No one, anywhere, should need to apply for a license from anyone to sell fruits. The only person to whom a fruit-seller should be accountable is his customers, who in turn should never have their freedom to buy anything restricted in any way. This is the very simple yet powerful idea of free exchange: Any transaction undertaken freely between two consenting adults must be mutually beneficial to both of them. Otherwise, they would not have undertaken that transaction. A simple idea, but with powerful implications.

When a fruit-seller has no recourse whatsoever to violence to impose his will on his customers, the only way he can get the customers to buy from him is if he provides them with desirable fruits at a price that suits them. When the customers have no recourse whatsoever to violence to impose their will on the fruit-seller, the only way that they can get him to give them his fruit is by paying him a price he finds suitable. As such, both parties have an interest in meeting each other’s expectations–otherwise, the transaction would not happen. This, on its own, is what motivates people to provide for one another peacefully and satisfactorily on a free market.

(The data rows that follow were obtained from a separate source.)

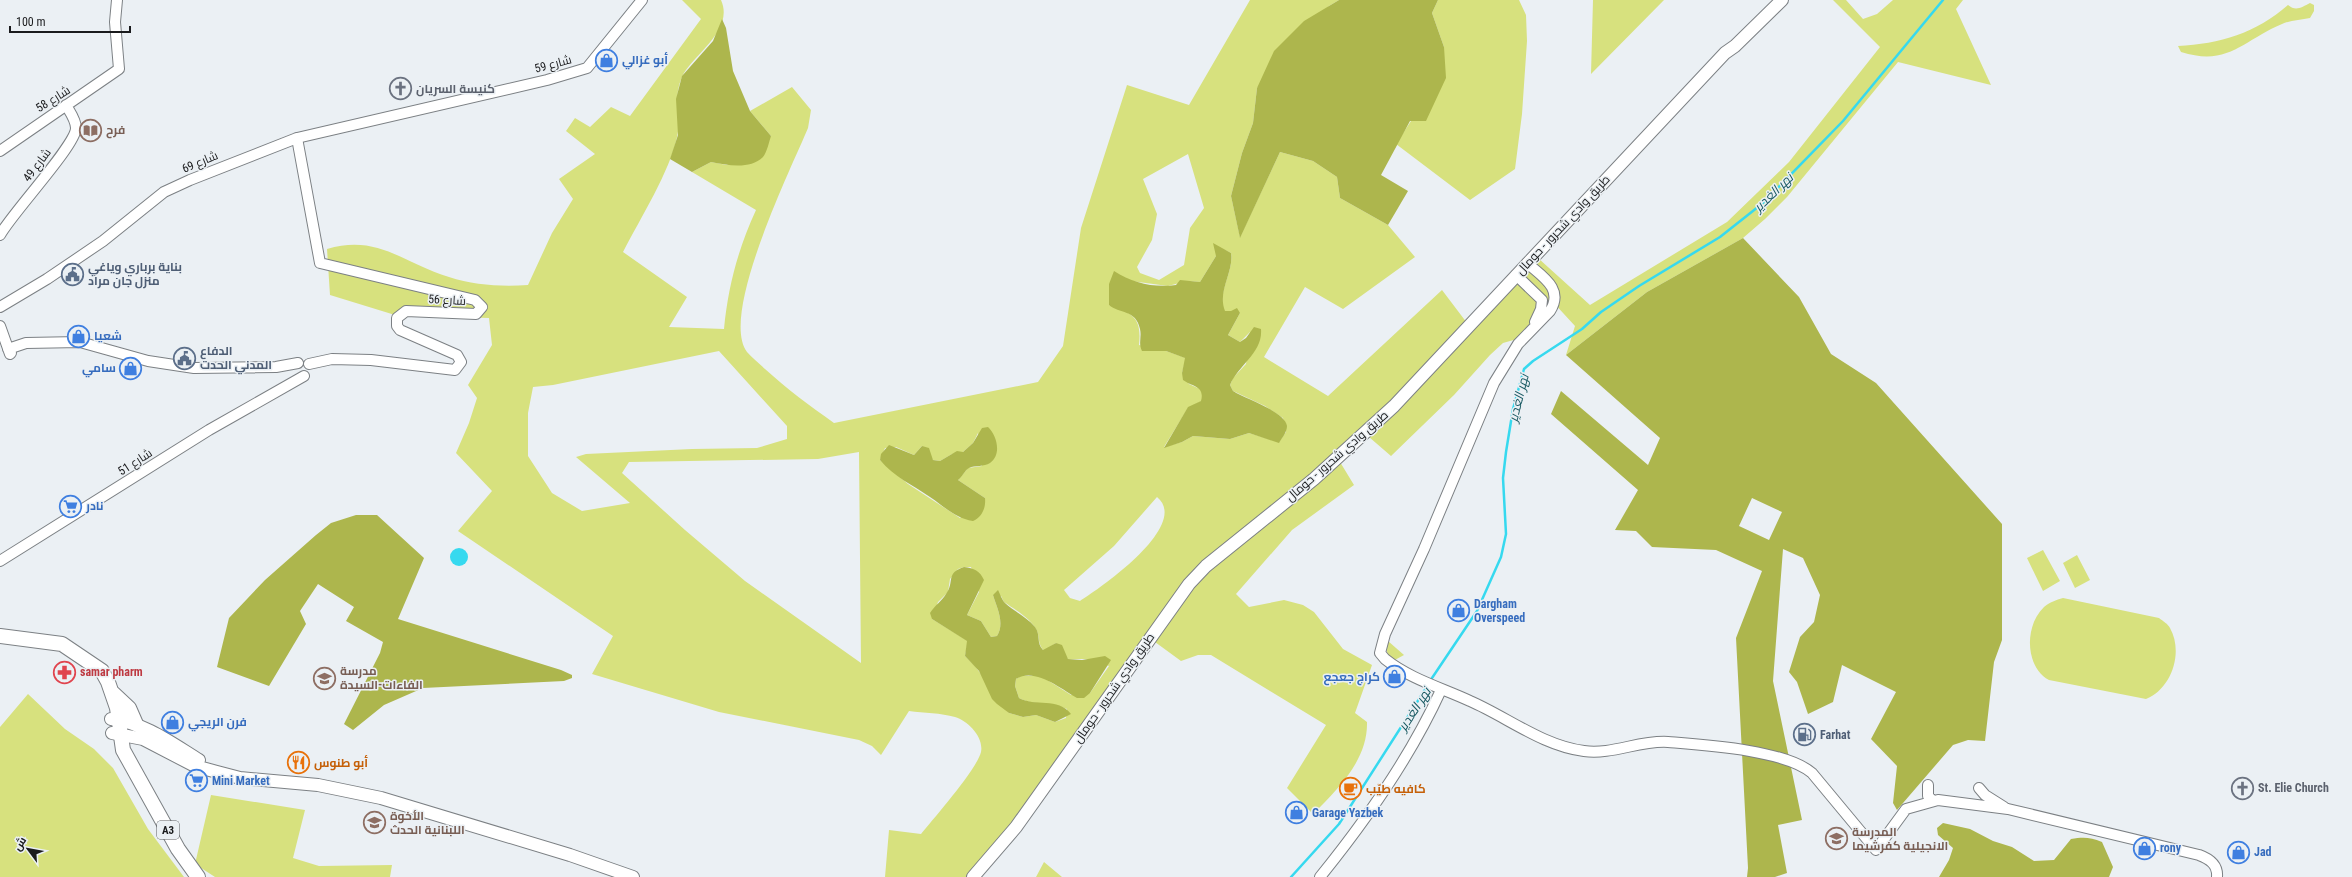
<svg xmlns="http://www.w3.org/2000/svg" width="2352" height="877" font-family="'Roboto Condensed',Cairo,sans-serif">
  <rect width="100%" height="100%" fill="#ebf0f4"/>
  <path fill="#d7e17e" fill-rule="evenodd" d="M682,0h39c14,31 -30,56 -39,77 -10,23 0,40 -5,60 -7,34 -37,82 -54,115l64,45 -18,30 55,2c4,-42 14,-80 32,-119l-64,-38 19,-10 16,3 44,-29 -21,-25 42,-24 19,23 -3,18c-17,41 -89,187 -61,224 5,6 12,11 18,17 22,20 45,37 69,54l204,-41 25,-36 18,-118 46,-143 62,20 61,-105h89l-10,6 -72,82 -4,35 -11,30 -11,43 9,41 40,-85 33,9 24,16 3,21 48,27 27,32 -72,52 -38,-22 -41,70 64,39 114,-106 25,33 71,-65 52,47 137,-83 62,-60 91,-115 -47,-47h13l17,19 14,-5 16,-14h70l-7,9 35,76 -93,-23 -111,135 -22,22 -22,19 -96,54 -81,63 9,-29 -23,-25 -35,38 -14,4 -13,12 -36,40 -63,61 -22,-19 -29,25 14,23 -62,45 -56,64 13,13 35,-7 19,5 11,7 29,37 29,16 -17,48 12,9c1,38 -29,67 -54,92l-26,-26 39,-63 -115,-70h-13l-17,6 -26,-19 -183,235h-87l4,-47 32,4c13,-16 56,-65 60,-82 3,-15 -13,-31 -26,-35 -14,-4 -31,-4 -46,-6l-28,44 -9,-9 -13,-6 -140,-28 -127,-38 21,-38 -155,-105 34,-40 -36,-38 13,-30 8,-25 -9,-13 24,-40 -3,-27 -94,-3 -65,-20 -3,-46c51,-15 76,14 122,28 25,8 52,10 79,8l24,-52 21,-34 -14,-20 36,-25 -29,-23 9,-13 15,9 21,-20 19,9 71,-97zM1188,154l16,54 -14,20 -6,37 -25,15 -19,-7 -3,-6 15,-27 5,-26 -14,-35zM1216,249l9,1 6,3c3,19 -14,38 -7,58l16,2 -12,22 12,7 10,-10 -4,32 -13,14 -3,7 3,6 32,15 18,12 3,14 -7,10 -30,-9 -19,6 -37,-3 -11,6 -18,5 24,-39 14,-7 1,-7 -3,-5 -11,-5 -7,-11 4,-15 -20,-7 -27,-6c3,-27 -6,-32 -30,-40v-21l22,-3 37,5 19,-5 13,1 16,-26zM719,351l68,75v13l-30,9 -65,1 -106,5 -10,3 54,46 -48,8 -30,-18 -24,-37v-43l5,-26 20,-2zM978,433l4,33 -14,2 -10,12 27,18 -25,20 -52,-34 -28,-24 5,-12 11,-1 18,8 8,-9 11,14 7,1 12,-7 11,-2 10,-9zM859,452l2,211 -116,-82 -60,-51 -63,-57 7,-11 189,-3zM1157,497c34,28 -56,91 -77,104l-10,-3 -6,-8 50,-44zM964,567h7l8,25 -12,23 14,6 10,16 6,-1c8,-13 0,-28 -4,-41l8,1 3,6c10,7 28,17 33,29 3,7 0,12 7,20l12,-8 12,16h21l20,7 -19,27 -19,2 -30,-19h-20l-5,3 -1,7 4,12c12,7 31,4 48,11l-1,9 -11,4 -19,-7 -13,2 -14,-4 -34,-47 -10,-10 3,-15 -36,-22 6,-17 10,-10 2,-13 8,-10z
    M1438,0h81l7,15 1,26 -5,73 -7,55 -45,31 -74,-56 15,-23 33,-74 -12,-34z
    M1593,0h71l-73,74z
    M2310,3l4,2v6l-4,7c-9,2 -20,2 -28,6 -39,16 -53,43 -101,28l-3,-6c42,-2 78,-13 110,-41 8,7 14,2 22,-2z
    M2043,550l17,31 -17,10 -16,-33z
    M2077,555l13,25 -15,8 -12,-25z
    M2063,598l96,20c4,3 9,6 11,10 14,25 1,61 -24,71l-97,-19c-24,-13 -25,-54 -5,-73 6,-5 12,-7 19,-9z
    M1388,641l16,14 -11,6c-8,-6 -6,-11 -5,-20z
    M28,694l37,35 29,20 19,19 35,61 36,48h-184v-150z
    M211,795l94,15 -12,48 26,8 73,-1 -2,12h-175l-20,-13z
    M1044,862l18,15h-26z"/>
  <path fill="#adb64d" fill-rule="evenodd" d="M1339,0h99l-6,13 12,34 2,31 -20,43h-16l-29,54 27,16 -20,34 -48,-27 -3,-21 -24,-16 -33,-9 -40,86 -9,-42 11,-43 11,-30 4,-35 17,-37 30,-30z
    M722,19l4,9 7,43 17,40 21,25c-2,6 -4,16 -8,21 -13,13 -36,8 -52,5l-19,10 -22,-13 8,-24 -2,-36 6,-23 31,-35z
    M1743,238l56,59 32,57 45,29 126,141v116l-8,22 -9,79 -17,-1 -15,5 -56,65 -4,-7 4,-37 -26,-27 25,-47 -54,-27 -9,37 -25,12 -11,-32 -8,-10 11,-35 14,-15 6,-27 -17,-37 -20,-9 -10,132 29,139 -24,5 9,48 -12,4h-28l1,-9 -12,-230 26,-67 -46,-21 -64,-3 -16,-16 -21,-1 23,-40 -87,-76 10,-23 87,74 12,-27 -94,-83 81,-63zM1752,498l30,14 -13,28 -30,-14z
    M1213,243l18,10c3,19 -14,38 -6,58h6l6,-3 3,5 -12,22 12,7 6,-4 8,-11 7,2c2,24 -23,36 -31,56l3,6c12,8 52,20 54,35 0,6 -5,12 -8,17l-30,-10 -19,6 -37,-3 -11,6 -18,6 24,-41 13,-6c4,-15 -8,-14 -18,-21l-1,-7 3,-15 -19,-7h-24c-4,-8 0,-14 -2,-22 -4,-20 -21,-15 -31,-24v-21l5,-13c19,12 39,17 62,14l4,-5 20,2 16,-26z
    M988,427c9,8 14,28 2,36 -6,4 -15,2 -21,5 -4,2 -7,9 -11,12l27,18c1,10 -3,19 -12,23 -18,-3 -28,-14 -43,-24 -17,-12 -36,-20 -50,-37l1,-6 8,-9 25,10 8,-9 7,2 4,12 7,1 17,-10 6,1 10,-9 9,-15z
    M356,515h21l47,43 -26,61 163,51 11,5v3l-8,3 -141,7 -39,17 -31,25 -9,-6 36,-71 3,-11 -37,-21 8,-14 -36,-23 -18,27 6,13 -37,62 -52,-19 12,-49 36,-38 51,-45 15,-12z
    M964,567c10,1 16,4 20,13l-17,35 14,6 10,16 6,-1c8,-13 0,-28 -4,-41l5,-5c2,4 4,10 7,13 10,9 22,14 30,24 6,8 1,16 8,23l13,-7 6,2 6,14 14,1 23,-4 6,4 -21,33 -6,5h-7c-16,-9 -42,-31 -61,-19l-1,7 4,12c16,9 39,-1 52,16l-16,8 -19,-7 -13,2 -14,-4 -12,-9 -5,-5 -13,-28 -14,-15 2,-15 -35,-22 -2,-6c5,-8 12,-12 16,-19 9,-12 -1,-21 18,-27z
    M1943,823l27,6 23,12 19,6 22,14 20,-1 17,-21c12,-2 19,-2 31,3l11,25 -4,10h-170l10,-17 4,-12 -15,-13 -1,-7z"/>
  <path fill="#36d9ef" d="M450 557a9 9 0 1 1 18 0a9 9 0 1 1-18 0Z"/>
  <g fill="none" stroke-linecap="round" stroke-linejoin="round">
    <path stroke="#36d9ef" stroke-width="2.5" d="M1430,681l47,-70 24,-54 5,-23 -3,-56 3,-26 7,-43 11,-40 9,-8 49,-32 19,-17 38,-26 81,-49 43,-34 80,-82 100,-121
      M1291,877l48,-53 89,-139"/>
    <defs>
      <path id="minor" d="M297,138l23,125 155,37 7,7 -6,7 -70,-3 -9,7v8l3,4 57,25 4,7 -6,8 -84,-10 -39,-1 -23,5
        M0,151l119,-82 -4,-47 2,-22
        M0,235c12,-22 76,-90 76,-107 0,-8 -6,-16 -10,-23
        M1527,263c16,14 37,26 23,48l-32,33 -24,39 -70,166 -39,85 -5,19 5,6c25,20 57,29 85,42 37,16 73,45 114,50 28,4 56,-11 84,-9 37,3 117,8 144,31l64,77 30,-41 32,-9 70,9 191,46c11,4 19,10 18,22
        M1516,275l26,25 -1,9 -6,13
        M0,307l47,-28 56,-38 61,-49 26,-12 107,-42 250,-58 40,-12 55,-68
        M0,326l10,28 1,-1
        M8,349l18,-6 54,-1 68,19 46,7 82,-1 22,-4
        M0,561l209,-131 95,-54
        M1928,785v11l5,5
        M1979,788l6,7 19,12
        M1320,877c47,-58 90,-119 121,-187"/>
      <path id="major" d="M111,719c34,4 59,23 88,41
        M112,733l31,6 52,27 22,6 23,6 78,7 63,13 189,57 63,22
        M973,877l43,-50 173,-243 17,-18 108,-87 80,-73 331,-353 10,-7 47,-46"/>
      <path id="highway" d="M0,636l62,8 40,27 6,11 9,26 6,42 55,99 20,28
        M113,693l16,15 7,16"/>
    </defs>
    <use href="#minor" stroke="#7c8084" stroke-width="12"/>
    <use href="#major" stroke="#7c8084" stroke-width="14"/>
    <use href="#highway" stroke="#7c8084" stroke-width="16"/>
    <use href="#minor" stroke="#fff" stroke-width="10"/>
    <use href="#major" stroke="#fff" stroke-width="12"/>
    <use href="#highway" stroke="#fff" stroke-width="14"/>
  </g>
  <defs>
    <symbol id="shop-ring" viewBox="-11 -11 22 22"><circle r="9.5" fill="#ebf0f4" stroke="#3f7fe0" stroke-width="1.5"/><path d="M-5-2.5h2.3a2.7 3.5 0 0 1 5.4 0H5L5.5 6h-11ZM-1.5-2.5h3a1.5 2.3 0 0 0-3 0Z" fill="#3f7fe0"/></symbol>
    <symbol id="church-ring" viewBox="-11 -11 22 22"><circle r="9.5" fill="#ebf0f4" stroke="#6b7280" stroke-width="1.5"/><path d="M-1.2-6h2.4v3.5h3.3v2.4h-3.3V6h-2.4V-.1h-3.3v-2.4h3.3Z" fill="#6b7280"/></symbol>
    <symbol id="library-ring" viewBox="-11 -11 22 22"><circle r="9.5" fill="#ebf0f4" stroke="#8d6e63" stroke-width="1.5"/><path d="M-6-4Q-3-5.5-.7-3.5V5Q-3 3-6 4ZM6-4Q3-5.5 .7-3.5V5Q3 3 6 4Z" fill="#8d6e63"/></symbol>
    <symbol id="civic-ring" viewBox="-11 -11 22 22"><circle r="9.5" fill="#ebf0f4" stroke="#5c6f8a" stroke-width="1.5"/><path d="M-.6-6.5H3V-4.5H.6V-3L4-1V1h2V6H-6V1h2V-1L-.6-3ZM-1.2 2.5V6h2.4V2.5Z" fill="#5c6f8a"/></symbol>
    <symbol id="supermarket-ring" viewBox="-11 -11 22 22"><circle r="9.5" fill="#ebf0f4" stroke="#3f7fe0" stroke-width="1.5"/><path d="M-6-5.5h2.5l.6 2H6L4.5 2H-2.5L-4.4-4H-6ZM-1.5 3.2a1.3 1.3 0 1 0 .1 0ZM3 3.2a1.3 1.3 0 1 0 .1 0Z" fill="#3f7fe0"/></symbol>
    <symbol id="pharmacy-ring" viewBox="-11 -11 22 22"><circle r="9.5" fill="#ebf0f4" stroke="#e0444e" stroke-width="1.5"/><path d="M-2-6h4v4h4v4h-4v4h-4v-4h-4v-4h4Z" fill="#e0444e"/></symbol>
    <symbol id="school-ring" viewBox="-11 -11 22 22"><circle r="9.5" fill="#ebf0f4" stroke="#8d6e63" stroke-width="1.5"/><path d="M0-5L7-2L0 1L-7-2ZM-4 1L0 2.5L4 1V4Q0 6-4 4Z" fill="#8d6e63"/></symbol>
    <symbol id="fuel-ring" viewBox="-11 -11 22 22"><circle r="9.5" fill="#ebf0f4" stroke="#5c6f8a" stroke-width="1.5"/><path d="M-5.5-6h7V0h2V4h1.3V-2.5L3-4.5l.8-.8L6-3V5H2.5V1h-1V6h-7ZM-4.2-4.7v3.2H.2V-4.7Z" fill="#5c6f8a"/></symbol>
    <symbol id="restaurant-ring" viewBox="-11 -11 22 22"><circle r="9.5" fill="#ebf0f4" stroke="#e8710a" stroke-width="1.5"/><path d="M-5-6h1v4h1v-4h1v4h1v-4h1v5L-1.5 .5V6h-2V.5L-5-1ZM5-6V6H3V1.5H1.5Q1.5-4 5-6Z" fill="#e8710a"/></symbol>
    <symbol id="cafe-ring" viewBox="-11 -11 22 22"><circle r="9.5" fill="#ebf0f4" stroke="#e8710a" stroke-width="1.5"/><path d="M-5.5-4.5H6V0H3Q3 3.5 0 3.5H-2.5Q-5.5 3.5-5.5 0ZM3-3.2v2h1.7v-2ZM-6 4.5H4V6H-6Z" fill="#e8710a"/></symbol>
  </defs>
  <g fill-rule="evenodd">
    <use href="#shop-ring" x="594" y="48" width="25" height="25"/>
    <use href="#church-ring" x="388" y="76" width="25" height="25"/>
    <use href="#library-ring" x="78" y="118" width="25" height="25"/>
    <use href="#civic-ring" x="60" y="262" width="25" height="25"/>
    <use href="#shop-ring" x="66" y="324" width="25" height="25"/>
    <use href="#civic-ring" x="172" y="346" width="25" height="25"/>
    <use href="#shop-ring" x="118" y="356" width="25" height="25"/>
    <use href="#supermarket-ring" x="58" y="494" width="25" height="25"/>
    <use href="#shop-ring" x="1446" y="598" width="25" height="25"/>
    <use href="#pharmacy-ring" x="52" y="660" width="25" height="25"/>
    <use href="#shop-ring" x="1382" y="664" width="25" height="25"/>
    <use href="#school-ring" x="312" y="666" width="25" height="25"/>
    <use href="#shop-ring" x="160" y="710" width="25" height="25"/>
    <use href="#fuel-ring" x="1792" y="722" width="25" height="25"/>
    <use href="#restaurant-ring" x="286" y="750" width="25" height="25"/>
    <use href="#supermarket-ring" x="184" y="768" width="25" height="25"/>
    <use href="#church-ring" x="2230" y="776" width="25" height="25"/>
    <use href="#cafe-ring" x="1338" y="776" width="25" height="25"/>
    <use href="#shop-ring" x="1284" y="800" width="25" height="25"/>
    <use href="#school-ring" x="362" y="810" width="25" height="25"/>
    <use href="#school-ring" x="1824" y="826" width="25" height="25"/>
    <use href="#shop-ring" x="2132" y="836" width="25" height="25"/>
    <use href="#shop-ring" x="2226" y="840" width="25" height="25"/>
  </g>
  <g text-anchor="middle" stroke-width="3" stroke-linejoin="round" paint-order="stroke">
    <rect fill="#ebf0f4" stroke="#595b5e" stroke-width="1" x="157" y="821" width="22" height="18" rx="3"/>
    <g font-size="11" font-weight="bold" fill="#1a1b1d">
      <text x="168" y="834">A3</text>
    </g>
    <g font-size="12" font-weight="bold" fill="#366cbe" stroke="#ebf0f4" text-anchor="start">
      <text x="622" y="64">أبو غزالي</text>
      <text x="94" y="340">شعيا</text>
      <text x="116" y="372" text-anchor="end">سامي</text>
      <text x="86" y="510">نادر</text>
      <text x="1474" y="608">Dargham<tspan x="1474" dy="14">Overspeed</tspan></text>
      <text x="1380" y="681" text-anchor="end">كراج جعجع</text>
      <text x="188" y="726">فرن الريجي</text>
      <text x="212" y="785">Mini Market</text>
      <text x="1312" y="817">Garage Yazbek</text>
      <text x="2160" y="852">rony</text>
      <text x="2254" y="856">Jad</text>
    </g>
    <g font-size="12" fill="#1a1b1d" stroke="#ebf0f4">
      <text transform="translate(553 64) rotate(-15)" y="4">شارع 59</text>
      <text transform="translate(53 99) rotate(-32)" y="4">شارع 58</text>
      <text transform="translate(200 162) rotate(-23)" y="4">شارع 69</text>
      <text transform="translate(37 165) rotate(-53)" y="4">شارع 49</text>
      <text transform="translate(1563 225) rotate(-47)" y="4">طريق وادي شحرور - حومال</text>
      <text transform="translate(447 300) rotate(3)" y="4">شارع 56</text>
      <text transform="translate(1337 456) rotate(-41)" y="4">طريق وادي شحرور - حومال</text>
      <text transform="translate(135 462) rotate(-33)" y="4">شارع 51</text>
      <text transform="translate(1114 688) rotate(-55)" y="4">طريق وادي شحرور - حومال</text>
    </g>
    <g font-size="12" font-weight="bold" fill="#5b616d" stroke="#ebf0f4" text-anchor="start">
      <text x="416" y="93">كنيسة السريان</text>
      <text x="2258" y="792">St. Elie Church</text>
    </g>
    <g font-size="12" font-weight="bold" fill="#785e54" stroke="#ebf0f4" text-anchor="start">
      <text x="106" y="134">فرح</text>
      <text x="340" y="675">مدرسة<tspan x="340" dy="14">الفاءات-السيدة</tspan></text>
      <text x="390" y="820">الأخوة<tspan x="390" dy="14">اللبنانية الحدث</tspan></text>
      <text x="1852" y="836">المدرسة<tspan x="1852" dy="14">الانجيلية كفرشيما</tspan></text>
    </g>
    <g font-size="12" font-weight="bold" fill="#4e5e75" stroke="#ebf0f4" text-anchor="start">
      <text x="88" y="271">بناية برباري وياغي<tspan x="88" dy="14">منزل جان مراد</tspan></text>
      <text x="200" y="355">الدفاع<tspan x="200" dy="14">المدني الحدت</tspan></text>
      <text x="1820" y="739">Farhat</text>
    </g>
    <g font-size="12" font-weight="bold" fill="#be3a42" stroke="#ebf0f4" text-anchor="start">
      <text x="80" y="676">samar pharm</text>
    </g>
    <g font-size="12" font-weight="bold" fill="#c56008" stroke="#ebf0f4" text-anchor="start">
      <text x="314" y="767">أبو طنوس</text>
      <text x="1366" y="793">كافيه طيّب</text>
    </g>
    <g font-size="13" font-style="italic" fill="#195962" stroke="#ebf0f4">
      <text transform="translate(1773 192) rotate(-44)" y="5">نهر الغدير</text>
      <text transform="translate(1518 398) rotate(-76)" y="5">نهر الغدير</text>
      <text transform="translate(1414 709) rotate(-57)" y="5">نهر الغدير</text>
    </g>
  </g>
  <g transform="translate(28 849) rotate(302)" stroke="#ebf0f4" stroke-width="3" paint-order="stroke">
  <path d="M0-3L7 15L0 10L-7 15Z" fill="#1a1b1d"/>
  <text y="-6" font-size="11" font-weight="bold" text-anchor="middle" fill="#1a1b1d">ش</text>
  </g>
  <path d="M10 26v6h120v-6" fill="none" stroke="#1a1b1d" stroke-width="2"/>
  <text x="16" y="26" font-size="12" fill="#1a1b1d" stroke="#ebf0f4" stroke-width="3" paint-order="stroke">100 m</text>
</svg>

With the freedom of the customer to choose from different providers, there is no need for any other form or regulation or authority to infringe coercively on the providers. The fruit-seller has no interest in selling bad fruits, as that would displease his customers, who will go somewhere else. He has no interest in cheating his customer as that would make him lose business. This is how a free market functions: you do well by doing good, not necessarily because you want to be good, but because you cannot prosper otherwise.

The imposition of regulation in such transactions is usually done with the best of intentions. High-minded bureaucrats think they are making life better for fruit vendors by ensuring proper licensing is observed and certain standards are adhered to. They aren’t. Consumers get the standards they want from the providers they want simply by voting with their feet: The providers that don’t give people what they want go out of business. Regulation wastes a lot of resources on compliance and causes all sorts of market failures like price distortions, shortages, and surpluses. Most importantly, it closes the door in front of the likes of Bouazizi from freely providing for willing customers.

To believe that regulation is unnecessary and harmful is not an idealistic and detached view. It flows necessarily from a belief in human equality. If you firmly believe all humans are equal, what is it that allows a third person to infringe with the threat of violence on the right of two people to transact freely with one another? Bouazizi and his customers were both made worse-off by both being denied the right to transact freely by the government.

There is no reason for these regulations to exist. Bureaucracies that enforce these regulations should not be reformed or streamlined or made more efficient–having more efficient mechanisms of regulation means more efficient mechanisms of repressing people’s freedoms. These agencies should simply be abolished. If they’re not abolished, we should at least hope and pray that they become as incompetent and ineffective as possible.